Problem to solve.
Please take the lines from the one holding "38: (11, 251, 5.41)" through the one holding "52: (205, 491, 2.79)" in the data below and copy them exactly.
- - - - -
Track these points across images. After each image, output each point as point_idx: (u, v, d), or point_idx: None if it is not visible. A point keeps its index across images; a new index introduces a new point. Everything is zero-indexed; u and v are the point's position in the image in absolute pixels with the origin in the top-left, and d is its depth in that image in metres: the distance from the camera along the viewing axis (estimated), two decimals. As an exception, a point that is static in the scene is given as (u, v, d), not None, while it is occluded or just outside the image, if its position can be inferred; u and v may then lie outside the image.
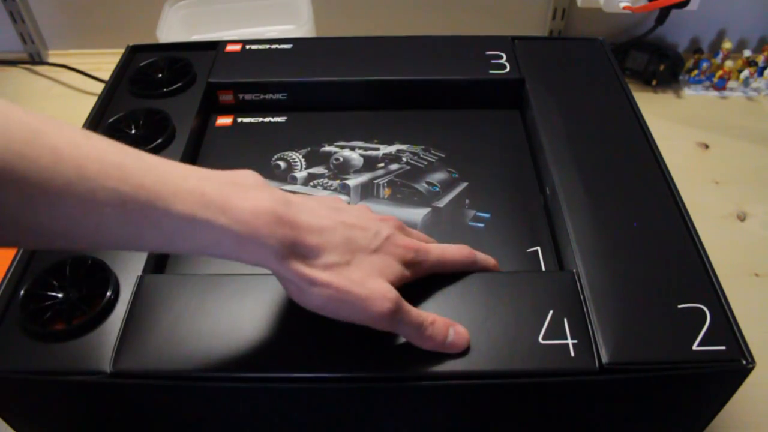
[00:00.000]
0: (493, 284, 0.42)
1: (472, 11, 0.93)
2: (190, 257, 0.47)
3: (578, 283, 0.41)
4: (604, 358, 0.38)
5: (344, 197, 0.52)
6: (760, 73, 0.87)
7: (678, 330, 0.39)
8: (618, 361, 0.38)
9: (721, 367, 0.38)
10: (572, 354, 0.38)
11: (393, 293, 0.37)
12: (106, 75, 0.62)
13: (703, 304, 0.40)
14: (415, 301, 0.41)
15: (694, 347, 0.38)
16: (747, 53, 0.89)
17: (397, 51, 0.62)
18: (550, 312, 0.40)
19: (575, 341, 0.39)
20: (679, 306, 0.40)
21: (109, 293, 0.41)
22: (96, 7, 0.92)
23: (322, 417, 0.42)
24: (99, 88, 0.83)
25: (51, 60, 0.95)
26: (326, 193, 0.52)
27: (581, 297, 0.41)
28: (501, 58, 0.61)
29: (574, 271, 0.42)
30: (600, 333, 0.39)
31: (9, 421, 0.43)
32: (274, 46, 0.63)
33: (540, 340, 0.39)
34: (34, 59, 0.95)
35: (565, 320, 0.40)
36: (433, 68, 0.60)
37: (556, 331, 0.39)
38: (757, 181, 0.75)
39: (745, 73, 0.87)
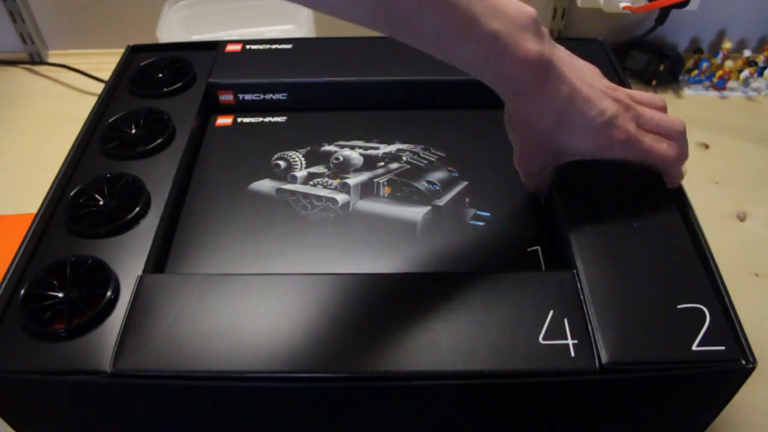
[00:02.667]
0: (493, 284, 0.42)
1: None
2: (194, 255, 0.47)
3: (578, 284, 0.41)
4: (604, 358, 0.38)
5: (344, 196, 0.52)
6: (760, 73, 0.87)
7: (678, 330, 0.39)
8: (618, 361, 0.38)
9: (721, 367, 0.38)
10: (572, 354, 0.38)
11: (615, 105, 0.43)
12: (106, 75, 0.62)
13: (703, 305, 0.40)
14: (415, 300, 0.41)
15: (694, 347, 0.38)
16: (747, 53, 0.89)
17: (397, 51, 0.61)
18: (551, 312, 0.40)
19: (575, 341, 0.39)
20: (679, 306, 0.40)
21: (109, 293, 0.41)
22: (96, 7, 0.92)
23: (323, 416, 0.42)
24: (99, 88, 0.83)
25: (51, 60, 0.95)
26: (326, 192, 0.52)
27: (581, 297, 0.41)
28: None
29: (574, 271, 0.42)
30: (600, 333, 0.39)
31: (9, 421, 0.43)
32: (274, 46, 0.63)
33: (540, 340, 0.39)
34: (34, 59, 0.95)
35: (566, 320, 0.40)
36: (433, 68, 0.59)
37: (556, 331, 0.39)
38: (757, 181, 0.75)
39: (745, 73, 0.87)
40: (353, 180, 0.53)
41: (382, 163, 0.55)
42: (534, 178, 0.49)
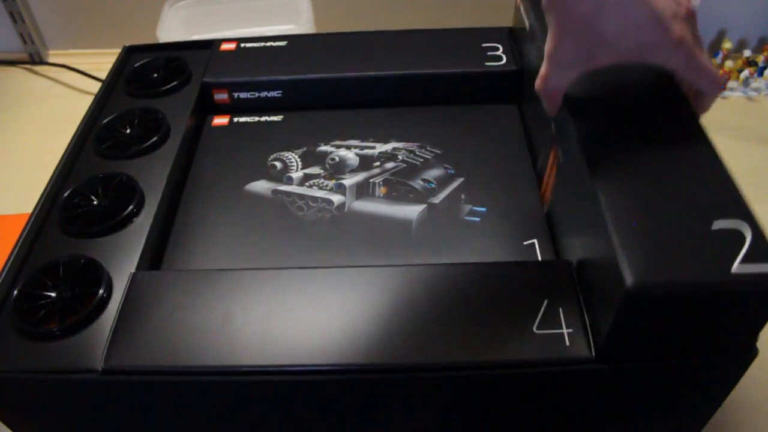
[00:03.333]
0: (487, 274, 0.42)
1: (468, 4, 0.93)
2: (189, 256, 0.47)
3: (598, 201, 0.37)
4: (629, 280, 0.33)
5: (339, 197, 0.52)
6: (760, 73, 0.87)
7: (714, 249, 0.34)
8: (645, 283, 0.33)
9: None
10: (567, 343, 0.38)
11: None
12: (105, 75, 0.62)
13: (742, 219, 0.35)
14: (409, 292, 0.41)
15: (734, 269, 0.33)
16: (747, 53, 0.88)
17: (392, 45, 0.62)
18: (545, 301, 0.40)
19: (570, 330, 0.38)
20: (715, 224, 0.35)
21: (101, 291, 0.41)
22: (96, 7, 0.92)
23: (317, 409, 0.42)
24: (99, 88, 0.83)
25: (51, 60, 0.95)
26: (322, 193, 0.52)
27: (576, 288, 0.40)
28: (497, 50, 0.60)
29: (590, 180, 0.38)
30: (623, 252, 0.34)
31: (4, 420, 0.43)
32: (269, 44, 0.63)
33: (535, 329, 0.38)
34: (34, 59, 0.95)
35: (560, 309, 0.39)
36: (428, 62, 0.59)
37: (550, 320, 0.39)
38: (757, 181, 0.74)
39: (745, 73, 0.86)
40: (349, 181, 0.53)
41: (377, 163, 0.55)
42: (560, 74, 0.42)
- - - - -
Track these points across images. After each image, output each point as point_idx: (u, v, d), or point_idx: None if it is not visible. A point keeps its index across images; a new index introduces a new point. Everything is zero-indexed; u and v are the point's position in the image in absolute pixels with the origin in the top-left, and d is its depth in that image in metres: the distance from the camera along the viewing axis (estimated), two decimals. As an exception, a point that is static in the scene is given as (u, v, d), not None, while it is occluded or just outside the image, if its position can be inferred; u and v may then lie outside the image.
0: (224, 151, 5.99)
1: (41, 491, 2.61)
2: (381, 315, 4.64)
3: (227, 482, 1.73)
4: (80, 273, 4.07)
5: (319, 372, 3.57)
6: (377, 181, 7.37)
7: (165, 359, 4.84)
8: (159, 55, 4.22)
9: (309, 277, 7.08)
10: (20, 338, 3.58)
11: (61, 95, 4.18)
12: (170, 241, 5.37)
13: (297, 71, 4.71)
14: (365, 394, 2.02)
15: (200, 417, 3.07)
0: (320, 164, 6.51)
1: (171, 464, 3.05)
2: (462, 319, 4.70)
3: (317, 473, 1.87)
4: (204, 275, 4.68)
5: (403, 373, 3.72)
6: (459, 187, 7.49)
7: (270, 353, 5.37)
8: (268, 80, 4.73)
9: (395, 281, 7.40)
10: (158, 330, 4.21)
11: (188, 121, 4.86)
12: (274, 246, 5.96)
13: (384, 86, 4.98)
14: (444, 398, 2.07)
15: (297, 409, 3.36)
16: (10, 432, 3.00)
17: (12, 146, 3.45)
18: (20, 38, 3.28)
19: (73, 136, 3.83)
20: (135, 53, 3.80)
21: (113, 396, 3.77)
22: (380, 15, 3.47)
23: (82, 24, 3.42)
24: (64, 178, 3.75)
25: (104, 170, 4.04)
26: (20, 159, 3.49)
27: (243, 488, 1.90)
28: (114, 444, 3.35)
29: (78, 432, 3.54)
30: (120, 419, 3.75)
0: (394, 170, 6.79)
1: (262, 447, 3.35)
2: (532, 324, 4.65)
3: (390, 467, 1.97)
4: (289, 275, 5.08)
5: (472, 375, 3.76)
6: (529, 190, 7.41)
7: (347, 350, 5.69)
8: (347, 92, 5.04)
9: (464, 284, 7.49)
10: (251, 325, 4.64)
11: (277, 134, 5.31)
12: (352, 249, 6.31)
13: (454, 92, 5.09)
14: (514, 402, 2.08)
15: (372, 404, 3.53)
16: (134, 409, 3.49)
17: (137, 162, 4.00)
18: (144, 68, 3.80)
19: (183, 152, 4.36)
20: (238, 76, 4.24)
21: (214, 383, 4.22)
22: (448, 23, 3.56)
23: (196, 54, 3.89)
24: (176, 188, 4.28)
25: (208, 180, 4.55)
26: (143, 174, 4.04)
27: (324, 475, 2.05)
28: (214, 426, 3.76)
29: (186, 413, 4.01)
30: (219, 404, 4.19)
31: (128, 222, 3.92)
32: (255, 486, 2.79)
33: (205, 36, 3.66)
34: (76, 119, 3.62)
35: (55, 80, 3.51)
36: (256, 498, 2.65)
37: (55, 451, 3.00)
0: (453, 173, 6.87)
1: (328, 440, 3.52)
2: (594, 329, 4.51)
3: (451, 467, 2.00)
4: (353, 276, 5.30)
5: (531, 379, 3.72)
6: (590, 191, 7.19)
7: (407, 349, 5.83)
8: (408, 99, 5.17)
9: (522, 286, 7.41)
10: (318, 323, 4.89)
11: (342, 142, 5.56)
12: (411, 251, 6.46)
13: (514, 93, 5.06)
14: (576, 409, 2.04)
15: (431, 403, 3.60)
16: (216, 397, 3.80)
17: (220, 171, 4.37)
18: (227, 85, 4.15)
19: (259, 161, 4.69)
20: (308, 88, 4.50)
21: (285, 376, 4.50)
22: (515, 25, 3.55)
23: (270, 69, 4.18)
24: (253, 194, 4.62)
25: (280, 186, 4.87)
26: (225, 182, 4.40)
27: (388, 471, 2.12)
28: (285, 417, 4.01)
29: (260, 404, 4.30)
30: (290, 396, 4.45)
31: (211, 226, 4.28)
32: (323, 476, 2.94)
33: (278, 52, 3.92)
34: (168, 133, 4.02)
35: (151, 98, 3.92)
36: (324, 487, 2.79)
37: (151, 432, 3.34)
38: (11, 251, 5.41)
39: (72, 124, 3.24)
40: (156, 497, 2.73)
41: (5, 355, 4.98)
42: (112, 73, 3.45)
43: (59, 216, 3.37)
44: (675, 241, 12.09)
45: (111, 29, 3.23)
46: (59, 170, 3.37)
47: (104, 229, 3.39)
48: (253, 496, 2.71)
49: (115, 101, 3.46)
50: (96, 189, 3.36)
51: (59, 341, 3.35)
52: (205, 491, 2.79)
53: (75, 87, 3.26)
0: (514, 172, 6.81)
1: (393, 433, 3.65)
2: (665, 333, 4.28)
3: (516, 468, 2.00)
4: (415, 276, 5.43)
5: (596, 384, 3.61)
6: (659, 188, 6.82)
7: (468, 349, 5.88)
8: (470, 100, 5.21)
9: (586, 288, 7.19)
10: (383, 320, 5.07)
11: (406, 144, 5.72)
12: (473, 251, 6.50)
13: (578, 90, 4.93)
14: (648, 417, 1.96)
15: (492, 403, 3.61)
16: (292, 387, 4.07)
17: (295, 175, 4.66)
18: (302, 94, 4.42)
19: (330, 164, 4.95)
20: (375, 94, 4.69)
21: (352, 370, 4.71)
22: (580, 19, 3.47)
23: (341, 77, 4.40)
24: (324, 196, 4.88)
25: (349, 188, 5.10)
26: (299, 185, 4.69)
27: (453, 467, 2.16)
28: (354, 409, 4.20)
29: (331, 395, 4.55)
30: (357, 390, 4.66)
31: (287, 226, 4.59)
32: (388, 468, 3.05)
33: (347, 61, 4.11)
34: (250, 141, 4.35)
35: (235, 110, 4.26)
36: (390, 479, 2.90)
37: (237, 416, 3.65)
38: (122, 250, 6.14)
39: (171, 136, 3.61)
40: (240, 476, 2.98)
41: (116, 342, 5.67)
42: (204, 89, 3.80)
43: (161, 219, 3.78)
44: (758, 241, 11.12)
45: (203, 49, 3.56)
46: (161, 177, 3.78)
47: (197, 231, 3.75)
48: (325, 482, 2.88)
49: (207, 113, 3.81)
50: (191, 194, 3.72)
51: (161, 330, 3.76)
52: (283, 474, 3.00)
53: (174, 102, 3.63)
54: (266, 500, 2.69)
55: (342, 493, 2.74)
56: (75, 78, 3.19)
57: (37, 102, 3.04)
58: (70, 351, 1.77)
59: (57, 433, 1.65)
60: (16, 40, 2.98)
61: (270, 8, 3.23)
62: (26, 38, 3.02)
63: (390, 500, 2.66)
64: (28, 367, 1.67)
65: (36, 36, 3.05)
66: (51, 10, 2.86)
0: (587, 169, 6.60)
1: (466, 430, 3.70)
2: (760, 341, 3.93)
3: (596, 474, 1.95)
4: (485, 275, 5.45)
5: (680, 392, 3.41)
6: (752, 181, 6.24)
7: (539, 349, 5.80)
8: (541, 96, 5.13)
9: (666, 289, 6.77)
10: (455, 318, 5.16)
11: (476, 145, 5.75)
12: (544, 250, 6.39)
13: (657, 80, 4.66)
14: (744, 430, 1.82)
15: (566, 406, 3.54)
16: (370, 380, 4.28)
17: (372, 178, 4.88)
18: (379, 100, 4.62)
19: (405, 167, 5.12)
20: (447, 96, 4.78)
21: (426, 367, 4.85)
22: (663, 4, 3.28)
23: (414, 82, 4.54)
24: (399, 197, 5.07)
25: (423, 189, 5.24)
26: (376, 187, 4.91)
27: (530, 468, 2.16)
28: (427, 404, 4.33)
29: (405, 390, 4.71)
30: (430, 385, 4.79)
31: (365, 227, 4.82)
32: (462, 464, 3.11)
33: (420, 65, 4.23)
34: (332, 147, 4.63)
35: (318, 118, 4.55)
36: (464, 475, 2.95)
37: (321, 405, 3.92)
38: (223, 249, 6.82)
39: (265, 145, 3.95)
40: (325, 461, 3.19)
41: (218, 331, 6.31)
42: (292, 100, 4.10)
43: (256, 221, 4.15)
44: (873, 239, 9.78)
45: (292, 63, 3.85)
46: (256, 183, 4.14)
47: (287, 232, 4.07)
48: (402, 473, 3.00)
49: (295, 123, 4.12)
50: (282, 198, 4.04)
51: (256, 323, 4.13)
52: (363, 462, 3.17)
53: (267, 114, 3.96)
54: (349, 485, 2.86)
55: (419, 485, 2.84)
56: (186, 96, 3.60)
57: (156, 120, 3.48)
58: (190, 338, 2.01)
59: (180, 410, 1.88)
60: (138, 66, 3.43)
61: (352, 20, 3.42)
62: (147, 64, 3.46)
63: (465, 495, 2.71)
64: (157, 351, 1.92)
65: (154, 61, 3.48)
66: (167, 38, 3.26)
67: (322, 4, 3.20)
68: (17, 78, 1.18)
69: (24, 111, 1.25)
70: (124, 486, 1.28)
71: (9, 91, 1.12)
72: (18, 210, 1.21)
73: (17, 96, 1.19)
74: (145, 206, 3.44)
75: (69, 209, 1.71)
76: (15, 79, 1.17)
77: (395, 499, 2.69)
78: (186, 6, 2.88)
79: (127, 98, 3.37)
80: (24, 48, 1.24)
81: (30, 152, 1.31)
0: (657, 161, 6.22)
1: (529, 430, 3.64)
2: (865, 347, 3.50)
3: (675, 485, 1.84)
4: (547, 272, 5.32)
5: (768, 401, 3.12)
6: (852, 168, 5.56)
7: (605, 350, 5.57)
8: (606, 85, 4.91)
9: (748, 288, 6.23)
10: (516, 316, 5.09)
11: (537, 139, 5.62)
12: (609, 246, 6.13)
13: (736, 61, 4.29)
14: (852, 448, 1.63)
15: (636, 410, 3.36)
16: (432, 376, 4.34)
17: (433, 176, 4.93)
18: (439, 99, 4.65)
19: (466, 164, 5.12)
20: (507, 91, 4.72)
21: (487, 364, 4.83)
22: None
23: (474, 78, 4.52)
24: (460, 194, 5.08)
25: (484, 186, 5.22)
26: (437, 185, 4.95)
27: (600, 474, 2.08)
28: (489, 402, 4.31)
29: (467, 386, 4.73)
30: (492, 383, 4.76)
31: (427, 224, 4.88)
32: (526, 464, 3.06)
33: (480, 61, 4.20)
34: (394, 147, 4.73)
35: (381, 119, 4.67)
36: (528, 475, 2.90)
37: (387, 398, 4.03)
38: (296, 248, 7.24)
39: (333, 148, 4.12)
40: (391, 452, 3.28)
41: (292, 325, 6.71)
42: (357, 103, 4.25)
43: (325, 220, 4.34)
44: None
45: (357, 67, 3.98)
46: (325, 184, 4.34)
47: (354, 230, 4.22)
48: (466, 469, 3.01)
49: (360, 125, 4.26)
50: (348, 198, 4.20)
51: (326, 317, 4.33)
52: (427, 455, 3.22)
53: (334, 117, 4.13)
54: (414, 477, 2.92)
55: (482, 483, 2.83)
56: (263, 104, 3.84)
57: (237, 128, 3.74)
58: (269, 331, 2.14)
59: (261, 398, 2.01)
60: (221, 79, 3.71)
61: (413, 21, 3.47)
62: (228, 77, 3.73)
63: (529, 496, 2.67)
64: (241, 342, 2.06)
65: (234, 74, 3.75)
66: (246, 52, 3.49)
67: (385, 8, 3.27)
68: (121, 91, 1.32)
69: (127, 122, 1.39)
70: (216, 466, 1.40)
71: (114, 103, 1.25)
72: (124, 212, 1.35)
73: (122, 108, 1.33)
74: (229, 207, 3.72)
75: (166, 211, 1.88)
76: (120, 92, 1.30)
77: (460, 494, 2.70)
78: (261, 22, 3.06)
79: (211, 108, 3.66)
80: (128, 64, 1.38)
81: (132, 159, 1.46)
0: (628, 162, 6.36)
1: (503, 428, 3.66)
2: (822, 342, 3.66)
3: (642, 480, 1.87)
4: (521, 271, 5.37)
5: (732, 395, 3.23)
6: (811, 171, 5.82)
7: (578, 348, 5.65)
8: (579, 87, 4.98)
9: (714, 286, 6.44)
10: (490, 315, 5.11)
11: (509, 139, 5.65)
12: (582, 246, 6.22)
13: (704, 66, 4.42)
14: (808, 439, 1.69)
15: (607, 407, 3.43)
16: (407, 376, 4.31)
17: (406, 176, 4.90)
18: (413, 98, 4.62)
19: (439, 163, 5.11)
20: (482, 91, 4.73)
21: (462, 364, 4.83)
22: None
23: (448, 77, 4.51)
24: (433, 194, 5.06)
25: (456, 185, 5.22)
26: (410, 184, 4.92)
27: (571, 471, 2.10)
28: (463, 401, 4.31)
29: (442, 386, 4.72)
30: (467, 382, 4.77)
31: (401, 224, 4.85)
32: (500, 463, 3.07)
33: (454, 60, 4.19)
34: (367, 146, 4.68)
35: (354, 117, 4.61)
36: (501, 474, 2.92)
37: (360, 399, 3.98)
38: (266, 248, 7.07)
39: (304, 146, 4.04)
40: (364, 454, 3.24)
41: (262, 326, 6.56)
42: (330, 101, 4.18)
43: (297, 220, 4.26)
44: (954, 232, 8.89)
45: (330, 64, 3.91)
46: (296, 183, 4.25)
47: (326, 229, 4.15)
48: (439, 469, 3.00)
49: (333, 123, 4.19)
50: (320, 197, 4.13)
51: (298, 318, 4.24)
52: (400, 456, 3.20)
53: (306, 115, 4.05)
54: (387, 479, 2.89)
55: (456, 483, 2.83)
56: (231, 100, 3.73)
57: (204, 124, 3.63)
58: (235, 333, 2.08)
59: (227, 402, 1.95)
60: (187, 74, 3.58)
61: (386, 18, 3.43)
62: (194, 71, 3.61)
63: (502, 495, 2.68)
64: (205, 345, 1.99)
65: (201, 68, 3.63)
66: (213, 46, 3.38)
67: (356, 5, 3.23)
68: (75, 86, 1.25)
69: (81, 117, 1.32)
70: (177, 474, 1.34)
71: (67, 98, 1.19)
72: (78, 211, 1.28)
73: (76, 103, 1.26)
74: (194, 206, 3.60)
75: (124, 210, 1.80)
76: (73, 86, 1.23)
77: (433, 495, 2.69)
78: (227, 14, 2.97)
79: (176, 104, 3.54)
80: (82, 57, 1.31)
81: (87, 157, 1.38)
- - - - -
Response area.
38: (11, 251, 5.41)
39: (72, 124, 3.24)
40: (156, 497, 2.73)
41: (5, 355, 4.98)
42: (112, 73, 3.45)
43: (59, 216, 3.37)
44: (675, 241, 12.09)
45: (111, 29, 3.23)
46: (59, 170, 3.37)
47: (104, 229, 3.39)
48: (253, 496, 2.71)
49: (115, 101, 3.46)
50: (96, 189, 3.36)
51: (59, 341, 3.35)
52: (205, 491, 2.79)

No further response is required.